Improper fluid sampling techniques can also lead to moisture ingress through the valve or other opening. Moisture will decrease the oil break down voltage and can lead to increased temperature rise.
Dry-type transformers are especially susceptible to moisture because they require very large ventilation ports to allow less restricted airflow through the windings. The enclosure must maintain adequate clearance and working space to properly dissipate heat.
Transformers operating indoors can be kept in controlled climate to increase efficiency and prolong service life. Splashing, flooding, and excessive humidity are the most common forms of moisture ingress.
External faults are events that occur outside of the transformer, and are not necessarilly preventable by regular maintenance. Lightning strikes, down trees, animals, and other damage from the outside that cannot be prevented are external faults. It is important to have redundant equipment or a plan in place to make repairs as fast as possible in the event of an external fault.
A higher temperature on a neutral termination may indicate the presence of harmonics. Per IEEE 519, the total harmonic distortion for voltage should be less than 5% for systems below 69 kV. The total demand distortion for current should also be less than 5% depending on the size of the source in relation to the load.
Excessive harmonics on the third or fifth level often point to interference from electronic loads. It is important to keep dry-type transformer enclosures clean and the area around them clear. Items placed near or against the transformer will restrict the heat transfer around the enclosure.
Upon a single phasing condition, the resulting voltage and current on both the HV side and LV side greatly depends on the transformer winding connection and core construction. Single phasing condition is very difficult to detect by relays monitoring current on the LV side of the transformer. Open winding conditions often occur in rural or remote areas where the chances of broken conductors, loose connections, and blown fuses are high.
Poor electrical maintenance is the leading cause of unplanned downtime, poor energy efficiency, and premature equipment failure. Because a transformer fault is usually of very serious nature, regular visual inspections and periodic insulating testing or fluid analysis are the best assurance of continued high reliability. Transformers that are neglected or fall under a “reactive maintenance” approach will often fail well before the end of their expected service life.
Transformer cores are constructed by stacking layers of thin iron laminations, separated from its neighbors by a thin non-conducting layer of insulation. Over time, the transformer core adhesive starts to break apart and the laminated layers separate from each other slightly.

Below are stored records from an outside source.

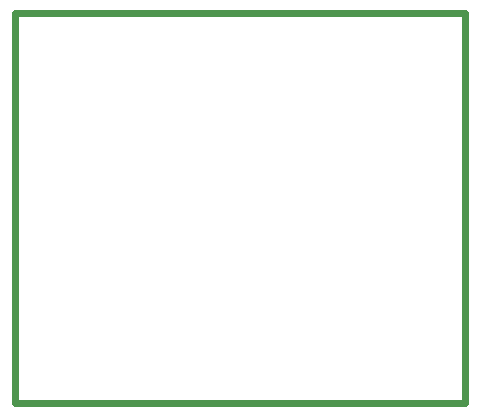
<source format=gko>
G04*
G04 #@! TF.GenerationSoftware,Altium Limited,Altium Designer,22.7.1 (60)*
G04*
G04 Layer_Color=16711935*
%FSLAX44Y44*%
%MOMM*%
G71*
G04*
G04 #@! TF.SameCoordinates,A4F2FA5D-D4EF-4288-9AD8-153C25E8CDF2*
G04*
G04*
G04 #@! TF.FilePolarity,Positive*
G04*
G01*
G75*
%ADD42C,0.6096*%
D42*
X0Y0D02*
Y330200D01*
X381000D01*
Y0D02*
Y330200D01*
X0Y0D02*
X381000D01*
M02*

</source>
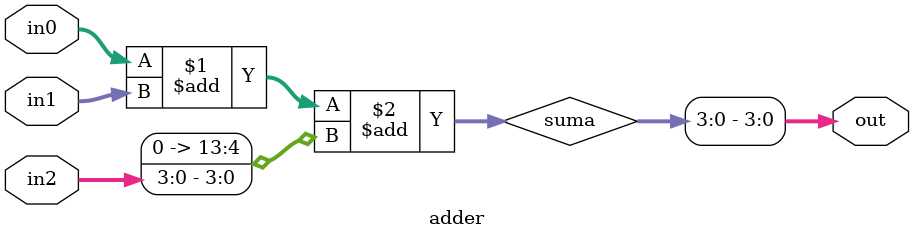
<source format=v>
module adder(
    input [11:0] in0,
    input [11:0] in1,
    input [3:0] in2,
    output [3:0] out
    );

wire [13:0] suma=in0+in1+{8'd0,in2}; //pentru a evita overflow-ul in cazul de valori maxime pe intrari

assign out=suma[3:0];

endmodule

</source>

The vibration of these layers is the humming noise you can hear and once the adhesive starts to break, the sound gets louder. Faults in the core can directly affect the transformer efficiency. The breakdown of core insulation allows for an increase of eddy currents which cause excess heat that eventually effect the windings.
Related: Transformer Humming Noise Explained
Phase-to-phase faults are unintended short circuits between phases. Transformers can experience this type of internal fault for several different reasons such as: overheating, contamination of oil, winding failure, and deterioration of the insulation system. Failure can also occur between HV and LV windings wrapped around a common phase.
Mechanical failures are electrical faults that occur when mechanically operated device critical to a transformer or electrical circuit fail to operate. An example of a mechanical fault would be an upstream circuit breaker that fails to clear a circuit. Mechanical faults can also happen when the transformer cooling system fails to operate properly, resulting in elevated winding temperatures.